Many studies have reported a high prevalence of periodontal diseases among Saudi children and the male and female adult population. Saudi Arabia has a very high prevalence of obesity and diabetes. Many earlier studies have suggested about three fold increase in the incidences of periodontitis among diabetic patients. We recently reported a very high prevalence of periodontitis among the diabetic adult female patients. We found a significant increase in tooth loss and tooth decay among diabetic patients. In the recent past many studies have shown an association between the inheritances of blood groups with hypertension, cardiovascular disease, diabetes and many kinds of cancers.Although many studies have been published to report ABO blood group distributions among Saudi population but to the best of our knowledge to date no studies have been done to show an association between gingivitis and periodontitis and ABO blood groups. In the current study we wanted to analyze the possible association between the inheritance of ABO blood groups and the incidences of gingivitis and periodontitis among Saudi adult male population.Oral exams were performed by dental interns on a total of 400 randomly selected male subjects and their ABO blood group was recorded.
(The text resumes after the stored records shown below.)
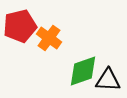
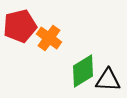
green diamond: rotated 12 degrees counterclockwise
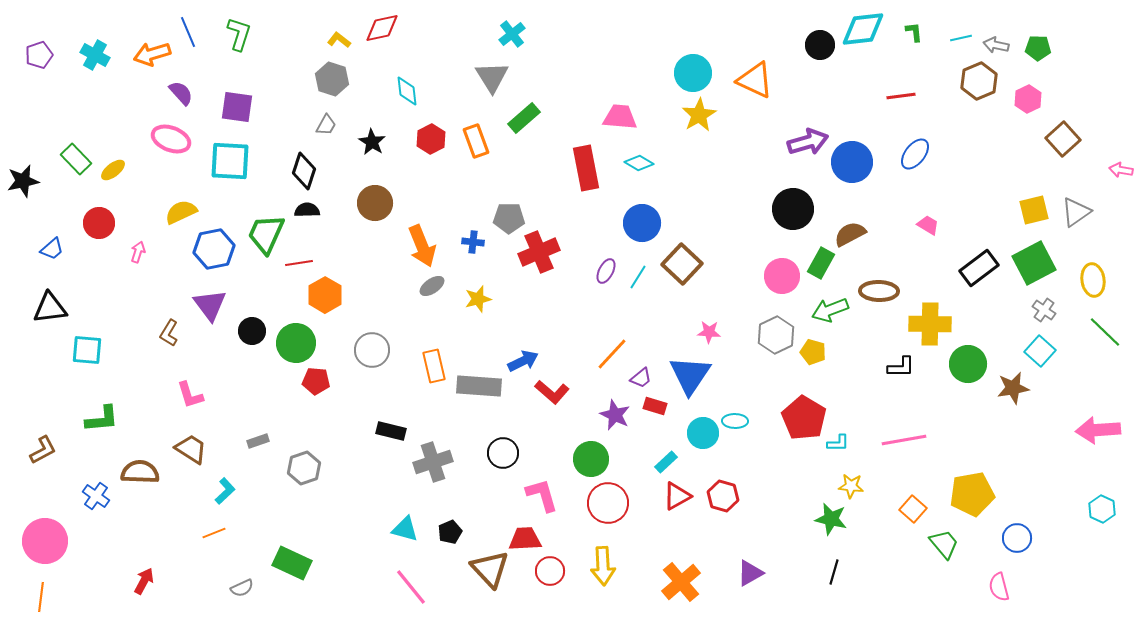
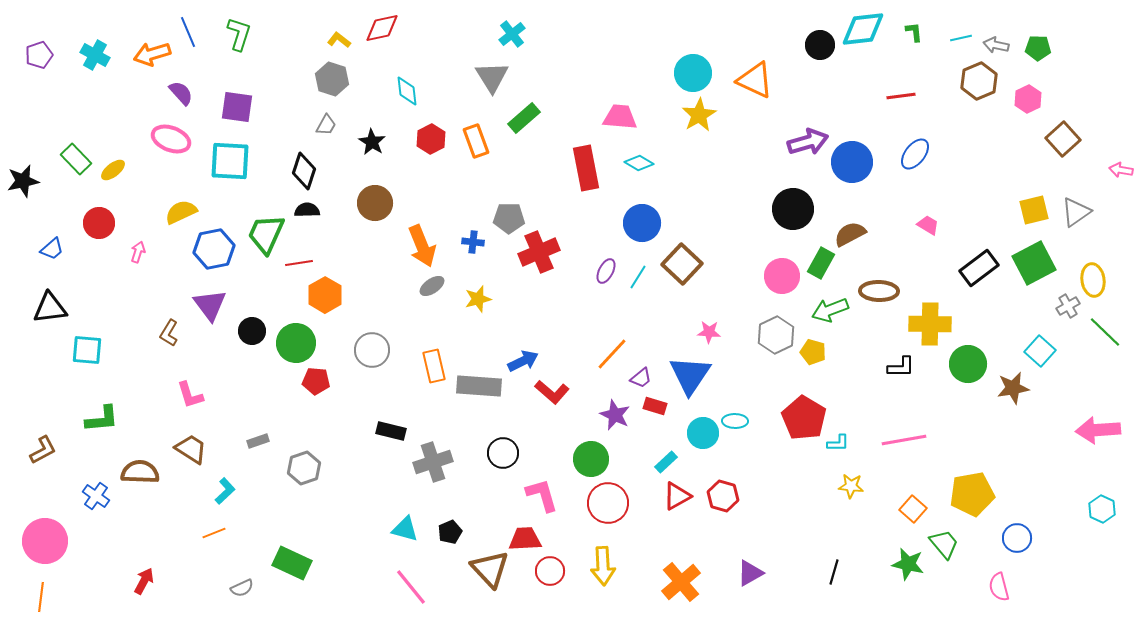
gray cross at (1044, 310): moved 24 px right, 4 px up; rotated 25 degrees clockwise
green star at (831, 519): moved 77 px right, 45 px down
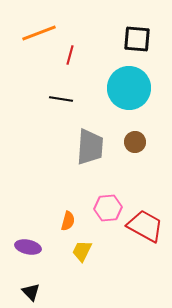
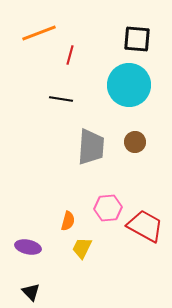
cyan circle: moved 3 px up
gray trapezoid: moved 1 px right
yellow trapezoid: moved 3 px up
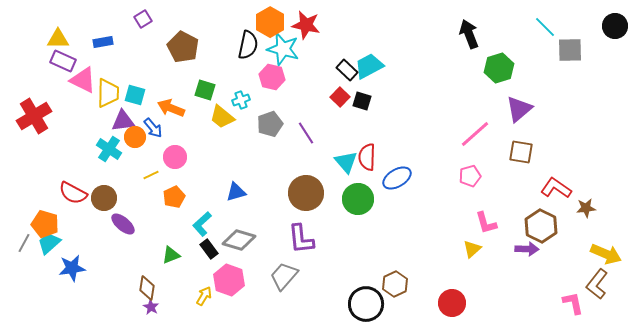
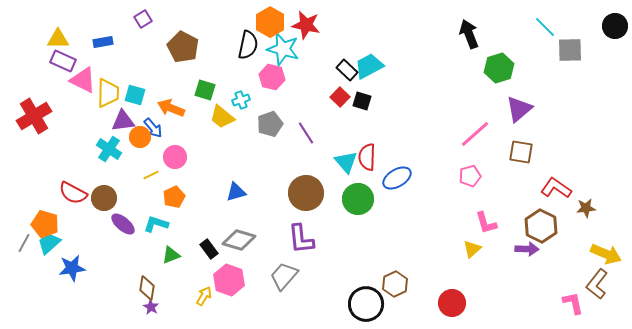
orange circle at (135, 137): moved 5 px right
cyan L-shape at (202, 224): moved 46 px left; rotated 60 degrees clockwise
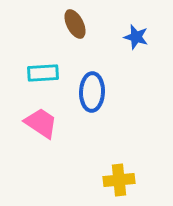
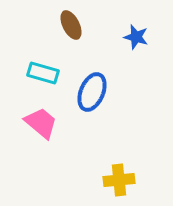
brown ellipse: moved 4 px left, 1 px down
cyan rectangle: rotated 20 degrees clockwise
blue ellipse: rotated 21 degrees clockwise
pink trapezoid: rotated 6 degrees clockwise
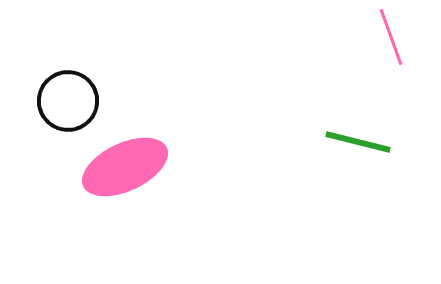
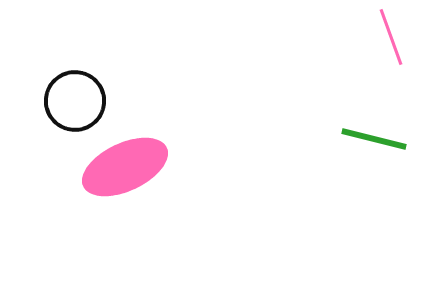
black circle: moved 7 px right
green line: moved 16 px right, 3 px up
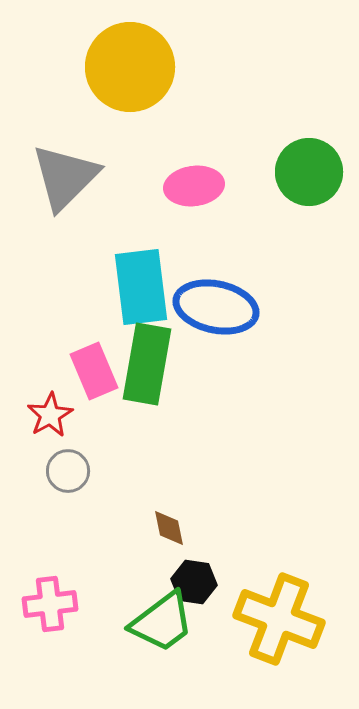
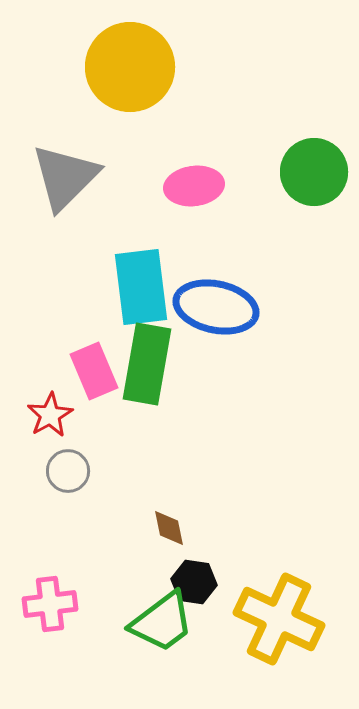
green circle: moved 5 px right
yellow cross: rotated 4 degrees clockwise
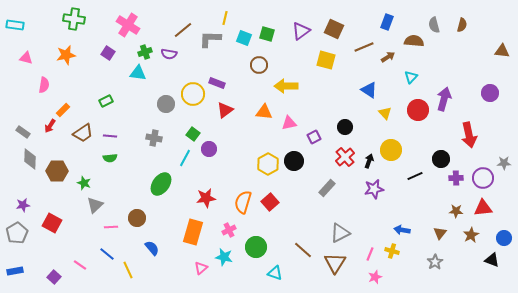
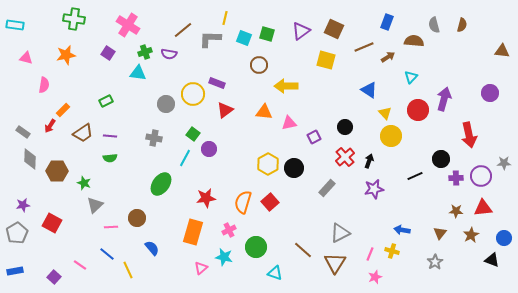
yellow circle at (391, 150): moved 14 px up
black circle at (294, 161): moved 7 px down
purple circle at (483, 178): moved 2 px left, 2 px up
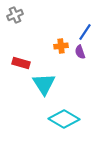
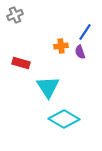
cyan triangle: moved 4 px right, 3 px down
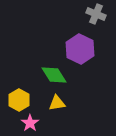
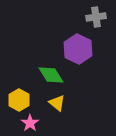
gray cross: moved 3 px down; rotated 30 degrees counterclockwise
purple hexagon: moved 2 px left
green diamond: moved 3 px left
yellow triangle: rotated 48 degrees clockwise
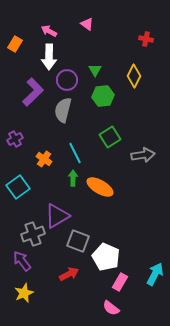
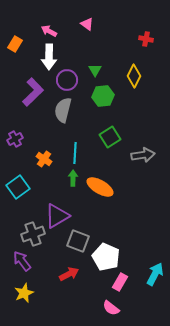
cyan line: rotated 30 degrees clockwise
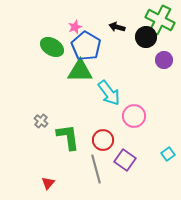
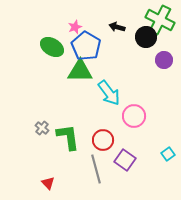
gray cross: moved 1 px right, 7 px down
red triangle: rotated 24 degrees counterclockwise
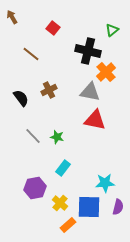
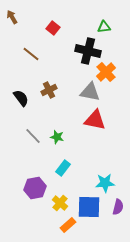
green triangle: moved 8 px left, 3 px up; rotated 32 degrees clockwise
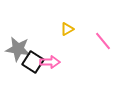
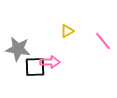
yellow triangle: moved 2 px down
black square: moved 2 px right, 5 px down; rotated 35 degrees counterclockwise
Next we recruited 460 male subjects who either had gingivitis and or periodontitis and their ABO blood group information was recorded. Their oral cavities were thoroughly examined for the presence of dental carries, gingivitis, periodontitis, and tooth decay and or tooth loss. Data was carefully recorded and analyzed.Our blood group distribution analysis of gingivitis and periodontitis patients showed 3.26% to be A-, 5.43% were A+, 2.82% were B-, 13.7% were B+. 3.04% were found to be AB- and 8.9% were AB+. O blood group was the most prevalent blood group with 8.04% were O- and 52.39% were O+. There is a significant increase in prevalence of periodontitis in male diabetic patients as compared to the control group. Our results also show increased tooth loss among diabetics as compared to the control non diabetic patients. There was a significant decrease in prevalence of A blood group and a significant increase in distribution of O blood group among patients with gingivitis and or periodontitis.